*Work item*.
Please transcribe exactly the lines from the first line of the records below through the line containing "следует использовать при", including both, and omit all pictures.

*Input data*.
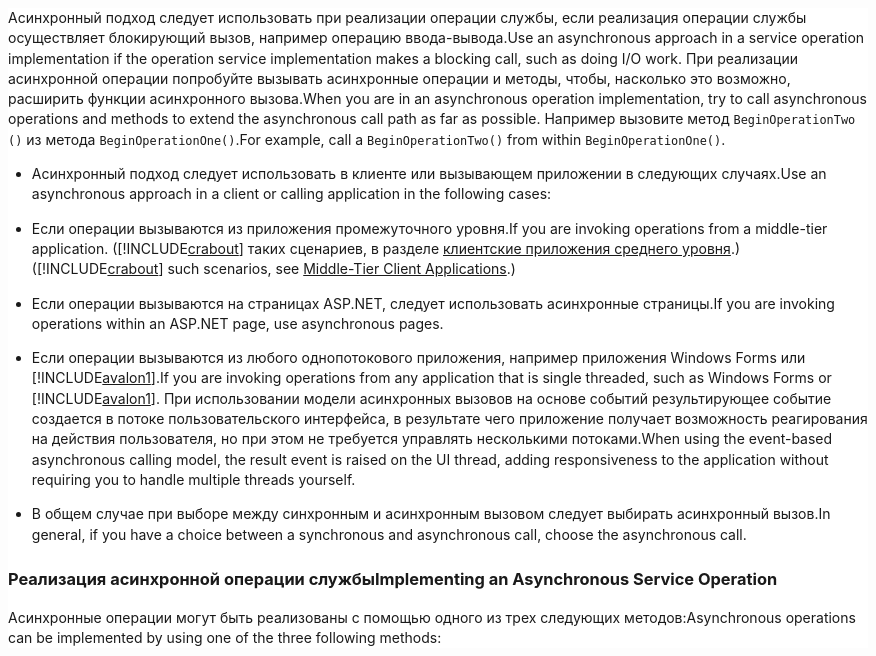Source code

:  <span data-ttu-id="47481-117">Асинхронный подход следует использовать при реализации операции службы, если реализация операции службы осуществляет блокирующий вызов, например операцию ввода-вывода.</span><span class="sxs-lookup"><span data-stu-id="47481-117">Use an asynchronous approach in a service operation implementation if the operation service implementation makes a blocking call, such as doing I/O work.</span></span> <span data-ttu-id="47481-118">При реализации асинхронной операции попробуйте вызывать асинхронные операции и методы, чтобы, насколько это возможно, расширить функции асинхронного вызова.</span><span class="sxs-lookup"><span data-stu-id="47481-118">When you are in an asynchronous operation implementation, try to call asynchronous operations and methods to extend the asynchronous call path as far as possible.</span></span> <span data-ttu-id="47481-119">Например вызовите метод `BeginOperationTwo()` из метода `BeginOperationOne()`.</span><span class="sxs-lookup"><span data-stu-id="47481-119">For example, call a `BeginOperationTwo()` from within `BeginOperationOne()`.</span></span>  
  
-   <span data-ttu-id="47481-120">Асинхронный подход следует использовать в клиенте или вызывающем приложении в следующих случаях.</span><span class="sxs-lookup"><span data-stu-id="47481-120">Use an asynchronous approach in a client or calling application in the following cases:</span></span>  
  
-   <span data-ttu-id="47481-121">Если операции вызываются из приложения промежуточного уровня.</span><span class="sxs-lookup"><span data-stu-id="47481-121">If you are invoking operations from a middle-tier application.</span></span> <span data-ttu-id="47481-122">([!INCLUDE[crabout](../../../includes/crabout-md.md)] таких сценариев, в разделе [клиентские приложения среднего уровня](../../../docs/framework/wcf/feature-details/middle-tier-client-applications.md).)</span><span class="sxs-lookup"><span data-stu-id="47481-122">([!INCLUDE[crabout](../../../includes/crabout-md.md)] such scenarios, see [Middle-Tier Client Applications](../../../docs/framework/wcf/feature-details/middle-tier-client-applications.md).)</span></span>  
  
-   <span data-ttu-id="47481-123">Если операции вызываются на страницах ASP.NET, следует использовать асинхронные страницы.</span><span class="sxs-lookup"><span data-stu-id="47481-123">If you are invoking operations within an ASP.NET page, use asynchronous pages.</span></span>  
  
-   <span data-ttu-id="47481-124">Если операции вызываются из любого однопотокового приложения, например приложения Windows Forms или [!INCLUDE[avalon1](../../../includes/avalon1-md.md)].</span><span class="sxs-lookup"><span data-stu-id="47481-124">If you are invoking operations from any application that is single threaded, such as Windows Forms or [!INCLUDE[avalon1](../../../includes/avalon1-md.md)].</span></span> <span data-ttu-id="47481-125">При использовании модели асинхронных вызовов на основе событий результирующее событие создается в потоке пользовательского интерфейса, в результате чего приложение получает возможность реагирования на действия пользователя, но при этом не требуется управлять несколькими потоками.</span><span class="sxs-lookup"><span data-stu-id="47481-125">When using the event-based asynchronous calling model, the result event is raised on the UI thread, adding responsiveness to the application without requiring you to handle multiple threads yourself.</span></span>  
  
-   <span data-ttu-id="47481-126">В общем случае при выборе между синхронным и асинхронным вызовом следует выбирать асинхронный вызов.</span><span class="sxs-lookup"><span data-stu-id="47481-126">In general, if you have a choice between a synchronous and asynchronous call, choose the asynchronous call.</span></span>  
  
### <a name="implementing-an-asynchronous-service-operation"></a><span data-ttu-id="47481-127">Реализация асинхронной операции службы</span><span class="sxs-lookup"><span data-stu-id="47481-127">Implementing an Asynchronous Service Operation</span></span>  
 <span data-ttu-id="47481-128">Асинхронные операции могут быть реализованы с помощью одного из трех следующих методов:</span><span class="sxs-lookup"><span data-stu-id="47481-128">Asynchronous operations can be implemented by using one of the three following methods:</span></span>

*Result below*.
Source code

:  <span data-ttu-id="47481-117">Асинхронный подход следует использовать при реализации операции службы, если реализация операции службы осуществляет блокирующий вызов, например операцию ввода-вывода.</span><span class="sxs-lookup"><span data-stu-id="47481-117">Use an asynchronous approach in a service operation implementation if the operation service implementation makes a blocking call, such as doing I/O work.</span></span> <span data-ttu-id="47481-118">При реализации асинхронной операции попробуйте вызывать асинхронные операции и методы, чтобы, насколько это возможно, расширить функции асинхронного вызова.</span><span class="sxs-lookup"><span data-stu-id="47481-118">When you are in an asynchronous operation implementation, try to call asynchronous operations and methods to extend the asynchronous call path as far as possible.</span></span> <span data-ttu-id="47481-119">Например вызовите метод `BeginOperationTwo()` из метода `BeginOperationOne()`.</span><span class="sxs-lookup"><span data-stu-id="47481-119">For example, call a `BeginOperationTwo()` from within `BeginOperationOne()`.</span></span>  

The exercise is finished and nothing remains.